Extracted data Start Marker

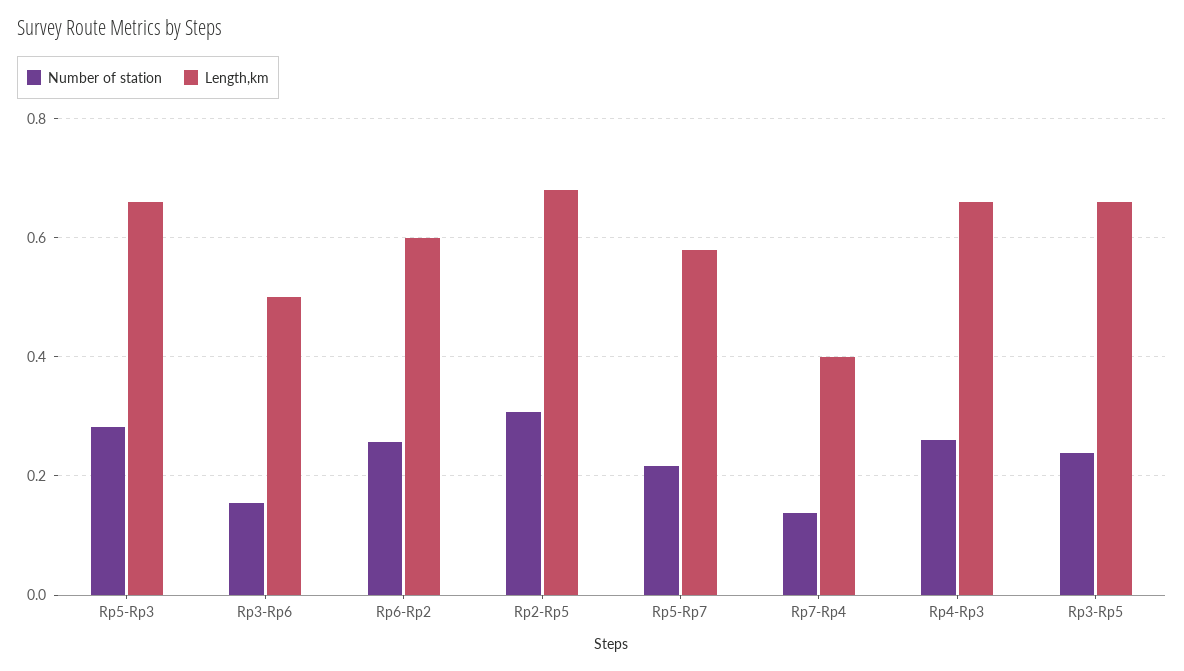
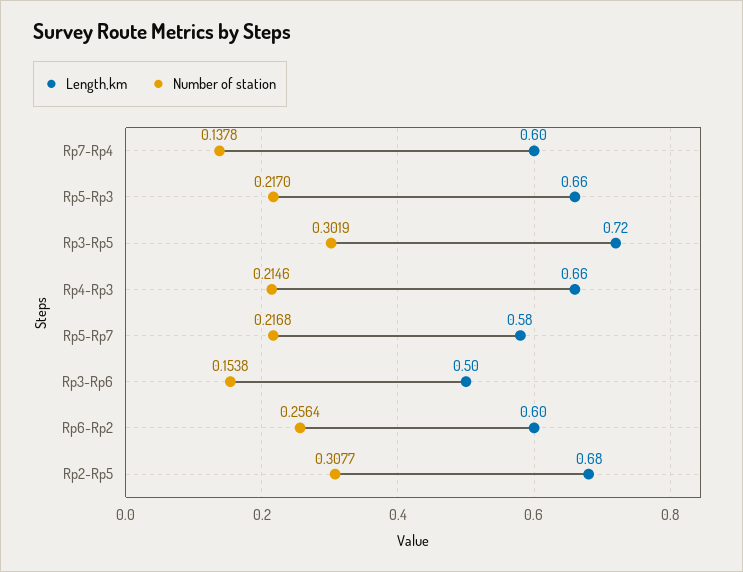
  {
    "Number of station": {
-     "Rp5-Rp3": 0.28,
+     "Rp5-Rp3": 0.217,
      "Rp3-Rp6": 0.1538,
      "Rp6-Rp2": 0.2564,
      "Rp2-Rp5": 0.3077,
      "Rp5-Rp7": 0.2168,
      "Rp7-Rp4": 0.1378,
-     "Rp4-Rp3": 0.26,
+     "Rp4-Rp3": 0.2146,
-     "Rp3-Rp5": 0.24
+     "Rp3-Rp5": 0.3019
    },
    "Length,km": {
      "Rp5-Rp3": 0.66,
      "Rp3-Rp6": 0.5,
      "Rp6-Rp2": 0.6,
      "Rp2-Rp5": 0.68,
      "Rp5-Rp7": 0.58,
-     "Rp7-Rp4": 0.4,
+     "Rp7-Rp4": 0.6,
      "Rp4-Rp3": 0.66,
-     "Rp3-Rp5": 0.66
+     "Rp3-Rp5": 0.72
    }
  }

Extracted data End Marker

## Work order
Leave nothing out but the pictures when transcribing the records.

## Solution
  {
    "Number of station": {
-     "Rp5-Rp3": 0.28,
+     "Rp5-Rp3": 0.217,
      "Rp3-Rp6": 0.1538,
      "Rp6-Rp2": 0.2564,
      "Rp2-Rp5": 0.3077,
      "Rp5-Rp7": 0.2168,
      "Rp7-Rp4": 0.1378,
-     "Rp4-Rp3": 0.26,
+     "Rp4-Rp3": 0.2146,
-     "Rp3-Rp5": 0.24
+     "Rp3-Rp5": 0.3019
    },
    "Length,km": {
      "Rp5-Rp3": 0.66,
      "Rp3-Rp6": 0.5,
      "Rp6-Rp2": 0.6,
      "Rp2-Rp5": 0.68,
      "Rp5-Rp7": 0.58,
-     "Rp7-Rp4": 0.4,
+     "Rp7-Rp4": 0.6,
      "Rp4-Rp3": 0.66,
-     "Rp3-Rp5": 0.66
+     "Rp3-Rp5": 0.72
    }
  }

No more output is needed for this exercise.